Tracy Woo, Forrester analyst

“APEX is a big initiative for Dell and a bellwether for the hardware industry at large,” she said. “It’s success or failure will be a good indicator of whether companies in the hardware business can succeed in an increasingly cloud-native world, a software-defined world.”

And because it comes from Dell, which offers products and services across a wide swath of the technology spectrum, it has a unique position in the market by delivering the company’s entire product stack, she said. “If they can capitalize on this opportunity, it will place them squarely within market needs of solving the complex edge and hybrid cloud problem.”

Another analyst, Marc Staimer, the president and chief data scientist at Dragon Slayer Consulting, called APEX Dell’s “first forceful foray into the elastic on-demand storage-as-a-service market where they charge similarly to public cloud storage.”

The move helps Dell catch up with some of their competitors like HPE, IBM, Infinidat, StorONE and others which are already ahead in this marketplace, said Staimer.

Rob Enderle of Enderle Group

Rob Enderle, principal analyst with Enderle Group, called the APEX news “a significant pivot by Dell towards a massive as-a-service model. It forms a bit of a hedge against the cloud trend since it provides similar financial benefits coupled with more control.”
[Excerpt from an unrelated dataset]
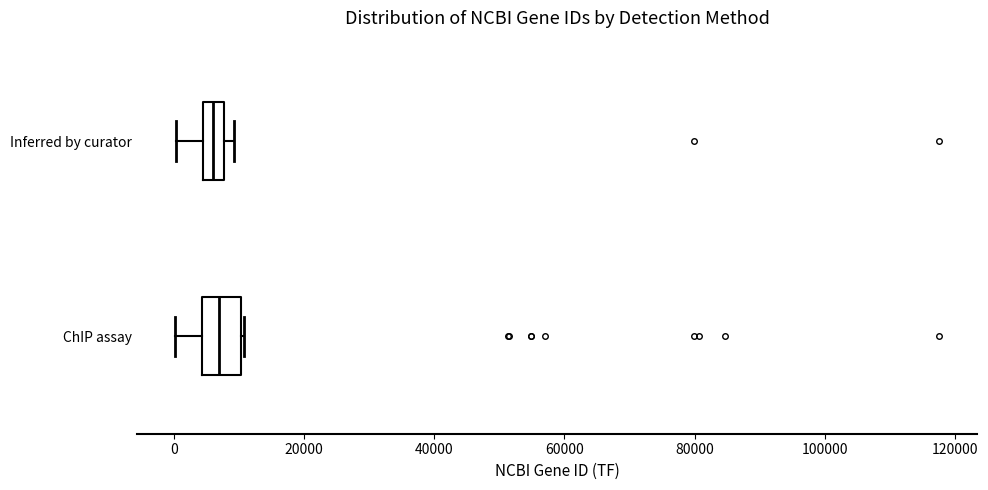

Where is the right edge of the box for ChIP assay on the x-axis? The values are not printed on the chart, so give them approximately, as read against the axis.

10000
Enderle said APEX is “arguably the most significant announcement from Dell this year. It is part of a significant industry trend toward services and away from traditional hardware purchases. This is a return to the past because, in a way, this mirrors how IBM used to treat mainframes when they were leased rather than sold.”

HPE Also Made Its Own As-a-Service News This Week

Interestingly, the APEX news from Dell came right on the heels of the latest as-a-service news that was unveiled by competitor HPE just a day before on May 4.  HPE announced its new as-a-service data services platform for its HPE GreenLake on-premises and edge cloud offering.

The new HPE GreenLake cloud data services aim to give new and existing customers the ability to use GreenLake as a service, according to the company. Unveiled in the nascent HPE data services platform was a new Data Services Cloud Console (DSCC), software subscription services that aim to simplify and automate use by customers, and a new HPE Alletra cloud-native data infrastructure.

Analyst Marc Staimer noted that like Dell’s new APEX services, HPE’s new DSCC services provides a single pane of glass for their storage as-a-service offerings on-premises, in the cloud or through colocation sites.

Tracy Woo of Forrester also noted the timing of HPE’s DSCC news, while also mentioning that Dell’s recently announced spinoff of its VMware division could affect Dell’s APEX offerings.

“With the VMware spinoff, VMware products will also start to eat into some of this market,” said Woo. “Its storage-as-a-service offering is a strong play that competes well against NetApp’s offerings.”